▶ What needs to be done: Give back each entry exactly as written, apart from the pictures.
---- The data
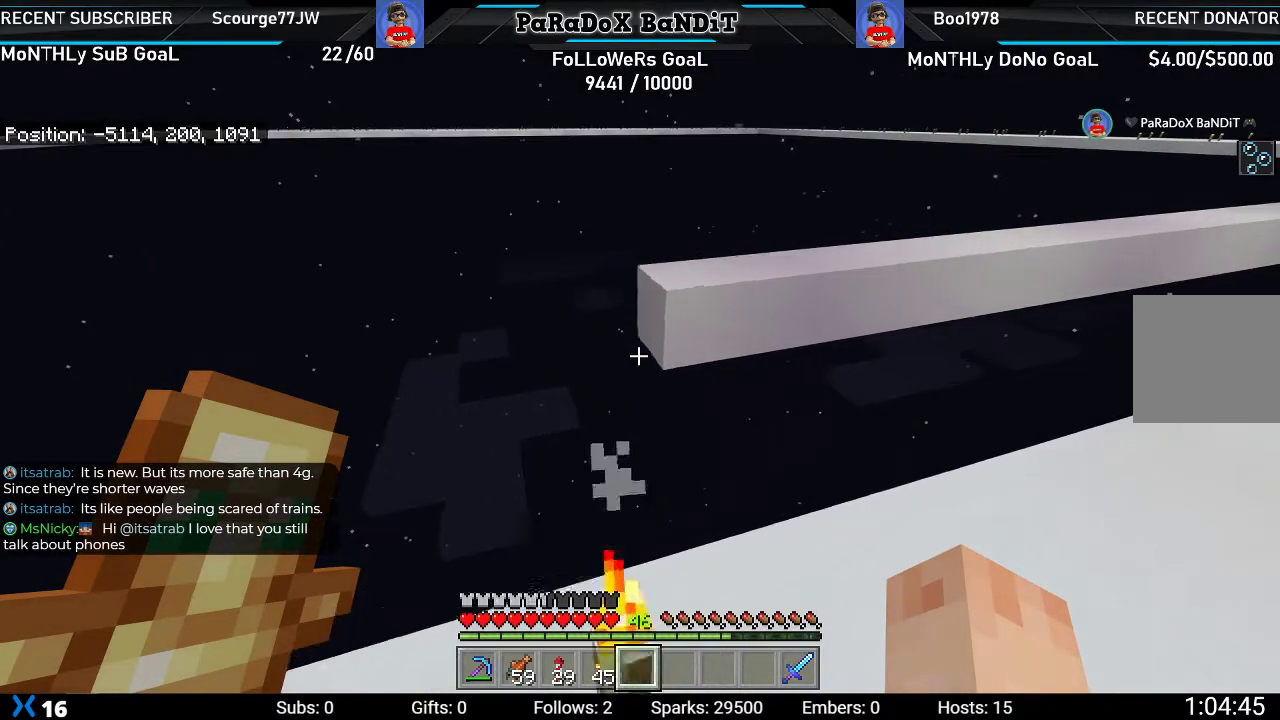
{"buttons": [], "left_stick": "center", "right_stick": "center", "events": [[200, "left_stick", "center"], [367, "DPAD_DOWN", "down"], [467, "DPAD_DOWN", "up"]]}
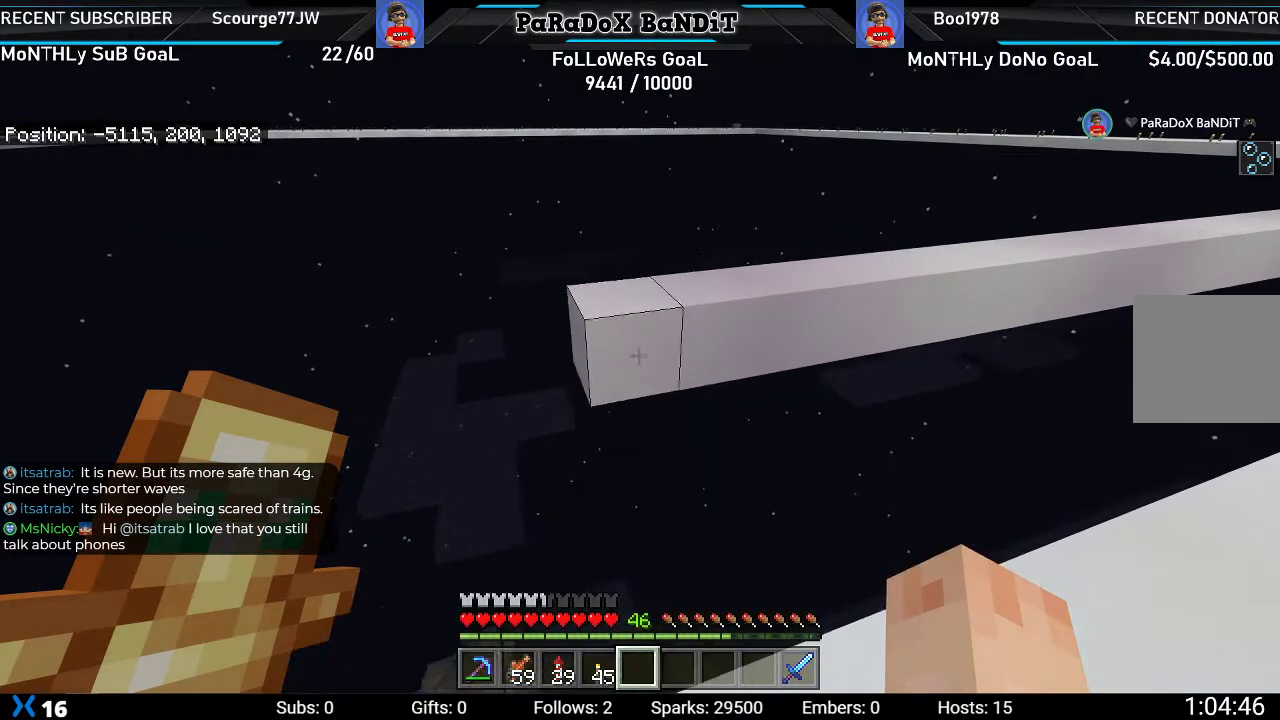
{"buttons": [], "left_stick": "left", "right_stick": "center", "events": [[150, "left_stick", "left"], [317, "left_stick", "center"], [483, "left_stick", "left"]]}
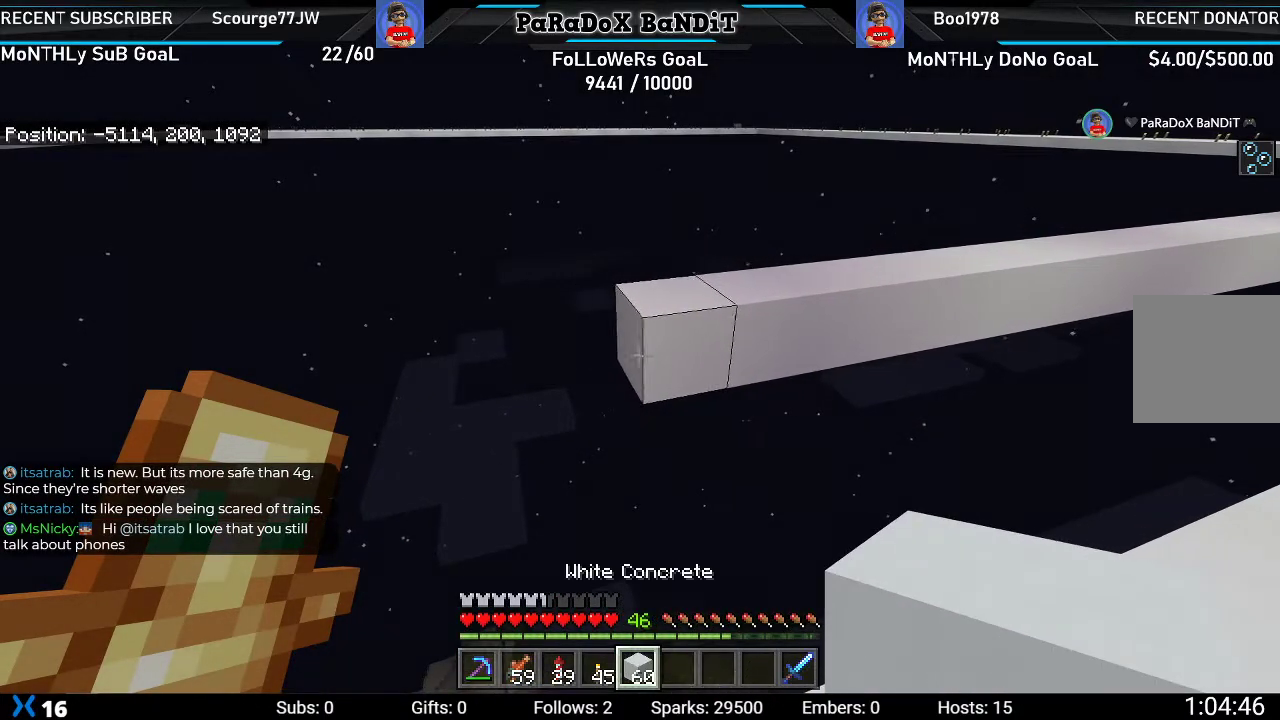
{"buttons": ["L2"], "left_stick": "down-left", "right_stick": "center", "events": [[133, "left_stick", "center"], [317, "L2", "down"], [367, "left_stick", "down-left"]]}
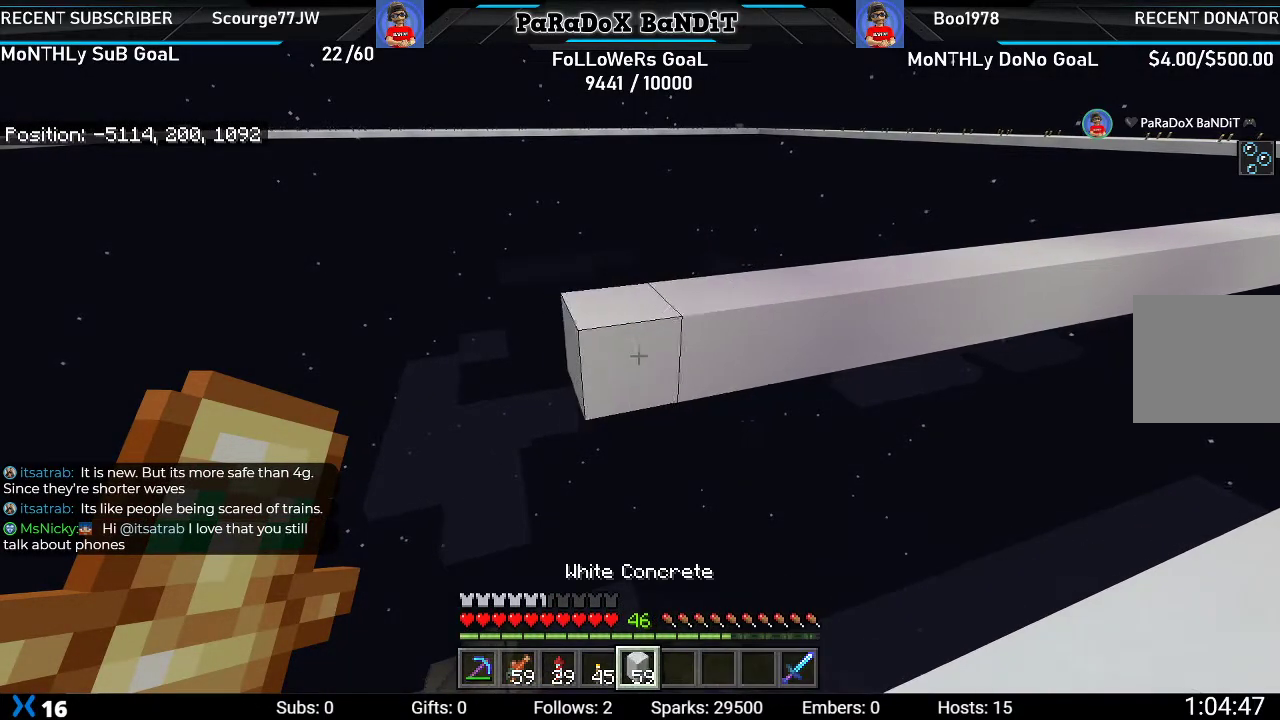
{"buttons": ["L2"], "left_stick": "down-left", "right_stick": "center", "events": []}
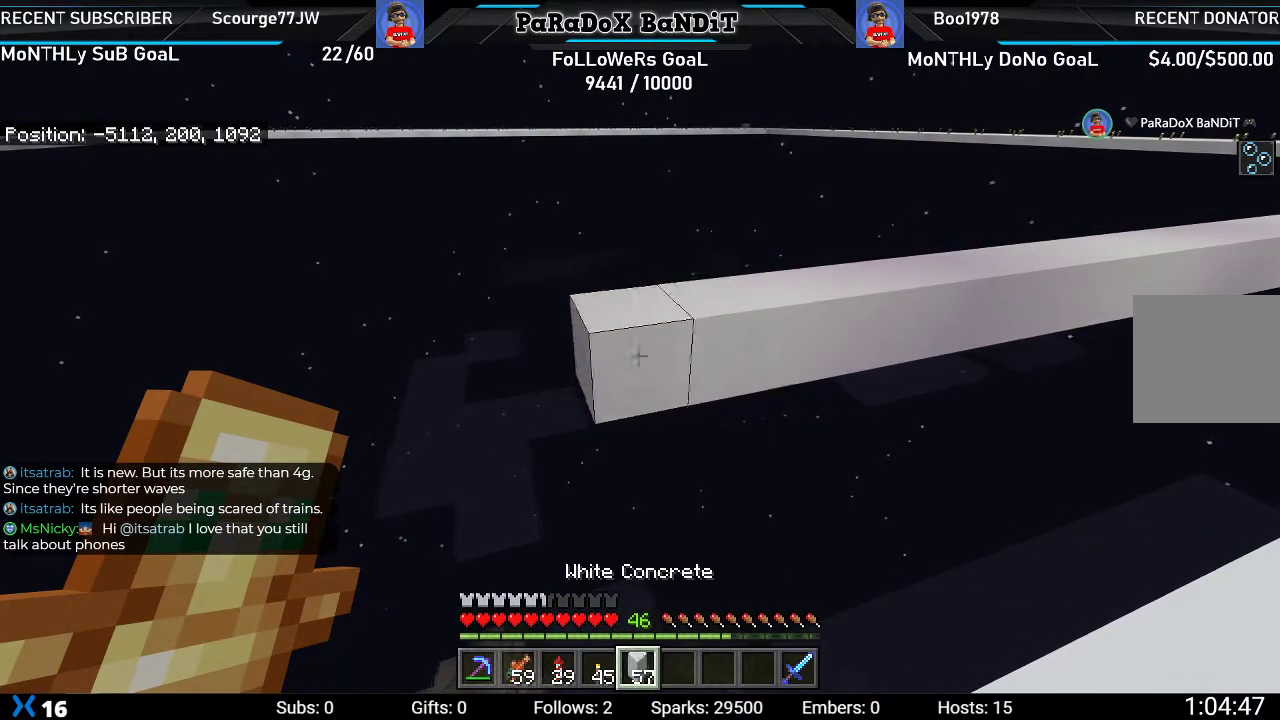
{"buttons": ["L2"], "left_stick": "down-left", "right_stick": "center", "events": []}
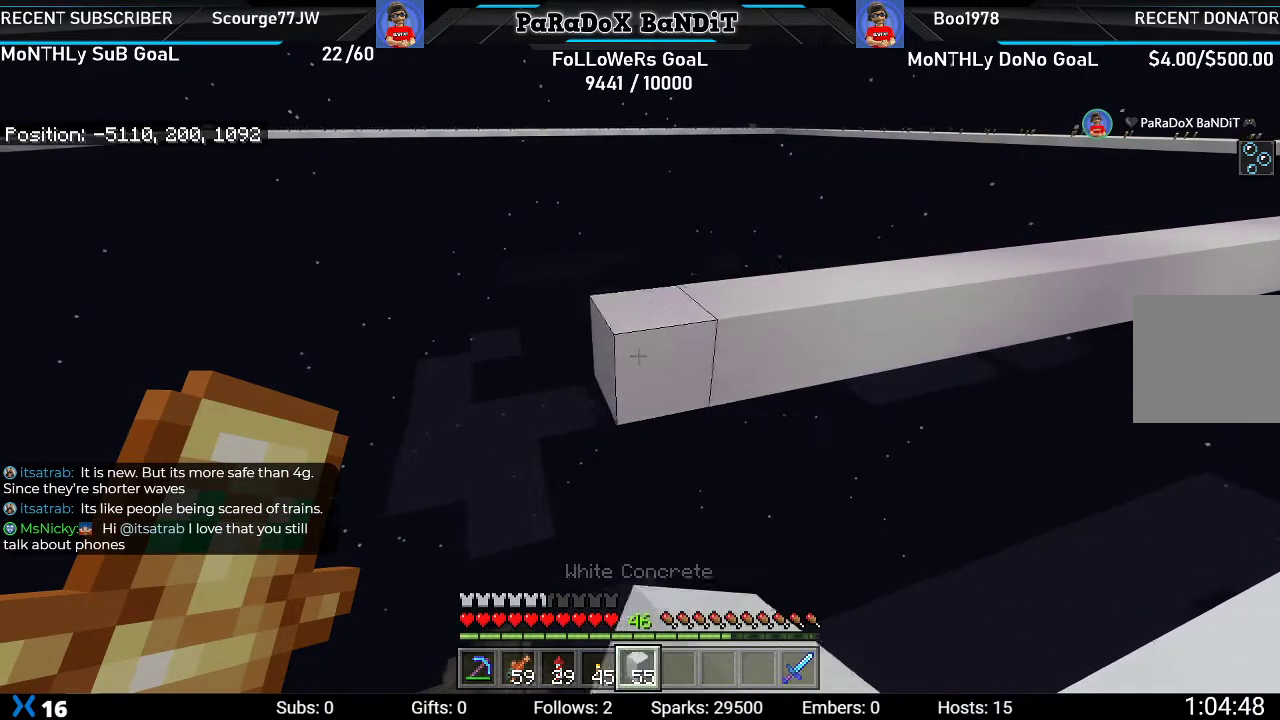
{"buttons": ["L2"], "left_stick": "down-left", "right_stick": "center", "events": []}
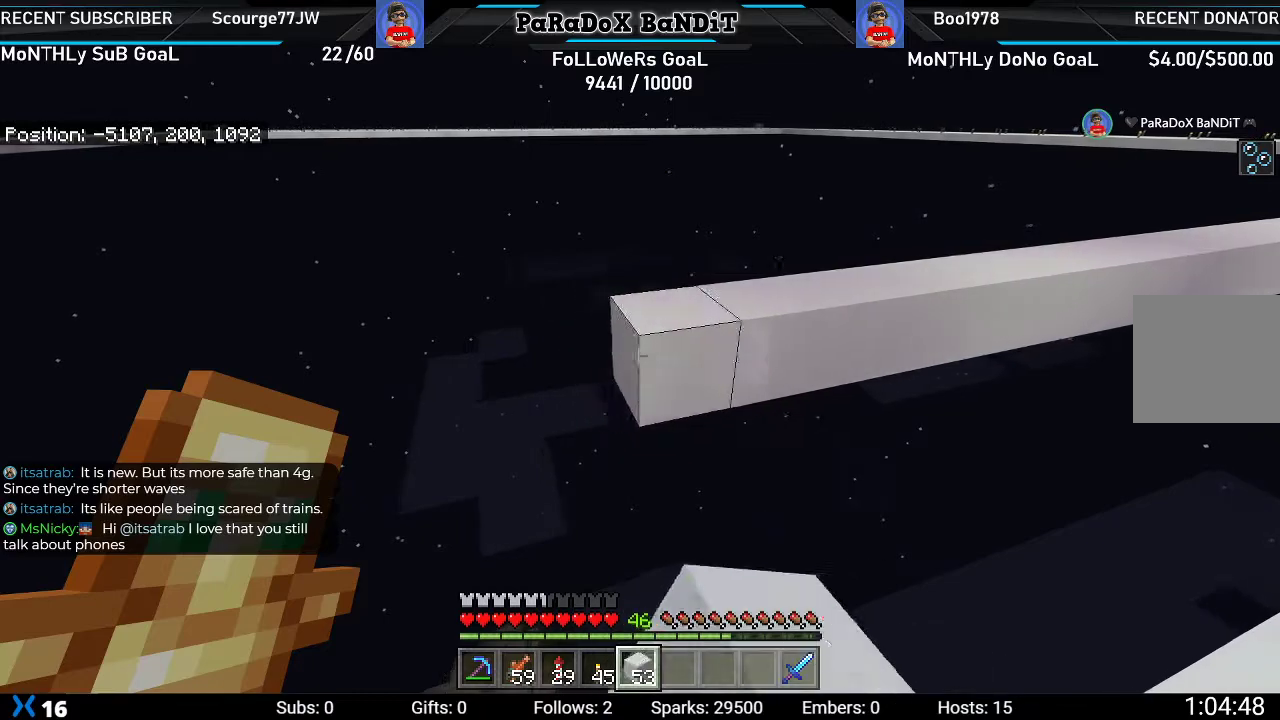
{"buttons": ["L2"], "left_stick": "down-left", "right_stick": "center", "events": []}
--------
▶ Output below:
{"buttons": [], "left_stick": "center", "right_stick": "center", "events": [[200, "left_stick", "center"], [367, "DPAD_DOWN", "down"], [467, "DPAD_DOWN", "up"]]}
{"buttons": [], "left_stick": "left", "right_stick": "center", "events": [[150, "left_stick", "left"], [317, "left_stick", "center"], [483, "left_stick", "left"]]}
{"buttons": ["L2"], "left_stick": "down-left", "right_stick": "center", "events": [[133, "left_stick", "center"], [317, "L2", "down"], [367, "left_stick", "down-left"]]}
{"buttons": ["L2"], "left_stick": "down-left", "right_stick": "center", "events": []}
{"buttons": ["L2"], "left_stick": "down-left", "right_stick": "center", "events": []}
{"buttons": ["L2"], "left_stick": "down-left", "right_stick": "center", "events": []}
{"buttons": ["L2"], "left_stick": "down-left", "right_stick": "center", "events": []}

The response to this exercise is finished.